Australian feta - Several Australian cheesemakers produce excellent feta. The best ones use sheep’s milk or goat’s milk and employ traditional brining methods. Some producers in Victoria and Tasmania are making fetas that rival Greek imports. Cow’s milk versions are also available and tend to be milder.

Bulgarian feta - Similar in style to Greek feta but with its own character. Often made from sheep’s milk with a slightly more acidic flavour profile.

Marinated feta - Cubes of feta stored in olive oil with herbs, garlic, and peppercorns. These are lovely for antipasto platters but are not suitable for cooking or for a traditional Greek salad.
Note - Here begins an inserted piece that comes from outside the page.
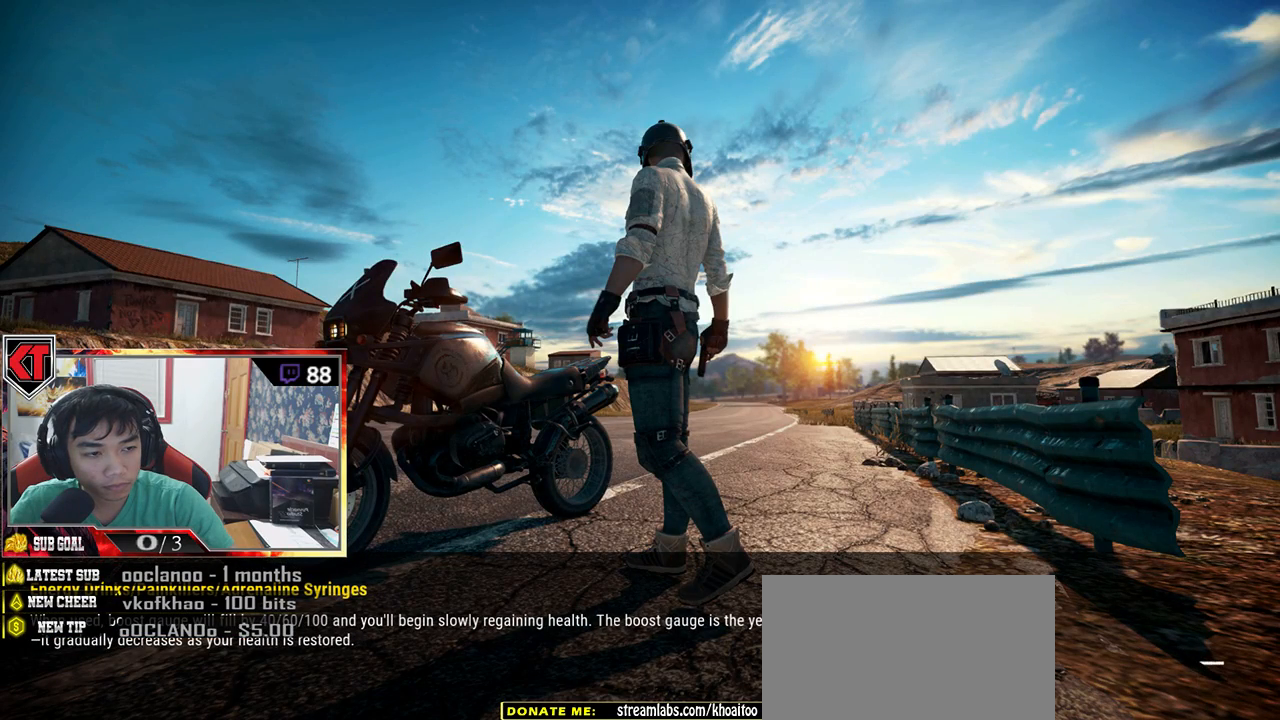
{"keys": [], "mouse": ["wheel"], "events": []}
Which Feta for Which Dish?

Horiatiki (Greek salad): Greek PDO feta, always. You want a thick slab that holds its shape on top of the salad and has the tang and salt to stand up to the tomatoes and olive oil.
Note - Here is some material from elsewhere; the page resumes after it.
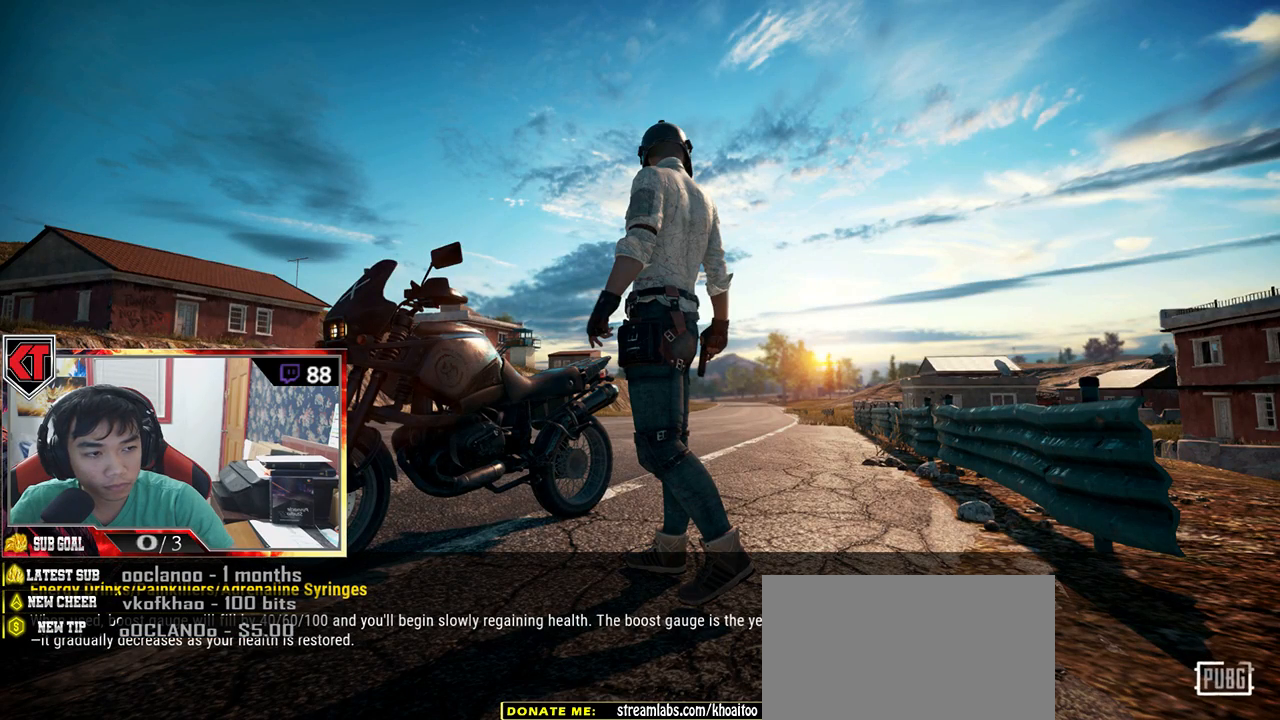
{"keys": [], "mouse": ["wheel"], "events": []}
Spanakopita and other pies: Greek feta is ideal, crumbled into the filling. Its sharpness balances the richness of the pastry and the earthiness of the spinach. Australian sheep’s milk feta also works well.
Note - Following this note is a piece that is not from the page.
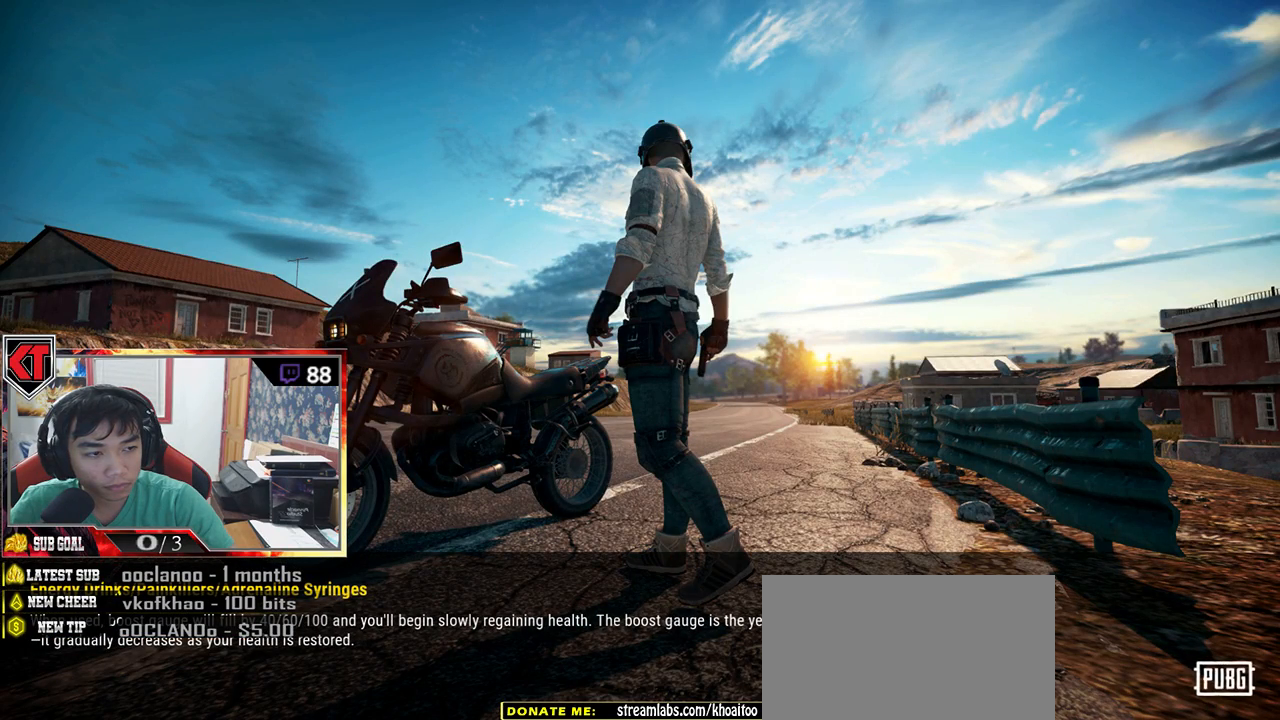
{"keys": [], "mouse": ["wheel"], "events": []}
Saganaki-style baked dishes (like prawn saganaki): Greek or Australian feta. You want it to soften and become creamy without completely melting.

Pasta and grain salads: Danish feta is actually a good choice here. Its creaminess and mild flavour work well tossed through warm pasta or grains.

Topping for roasted vegetables: Any good feta works. Crumble it over roasted beetroot, pumpkin, or eggplant.

Eating on its own (with olive oil, oregano, and bread): Greek PDO feta. There is no substitute for this application. The quality of the cheese is front and centre.

Storage

Feta should be stored submerged in its brine in a sealed container in the fridge. If you have bought a piece that did not come with brine, make your own by dissolving 1 teaspoon of salt in 1 cup of water. This keeps the feta moist and prevents it from drying out or absorbing other fridge odours.

Stored properly, feta keeps well for several weeks. If it develops a slimy surface or off smell, discard it.

Price and Value

Greek PDO feta is more expensive than domestic alternatives, typically $40 to $60 per kilogram compared to $20 to $30 for Australian cow’s milk versions. Is it worth the premium? For dishes where feta is the star, absolutely. For cooking where the cheese is one of many ingredients, a good Australian sheep’s milk feta offers excellent value.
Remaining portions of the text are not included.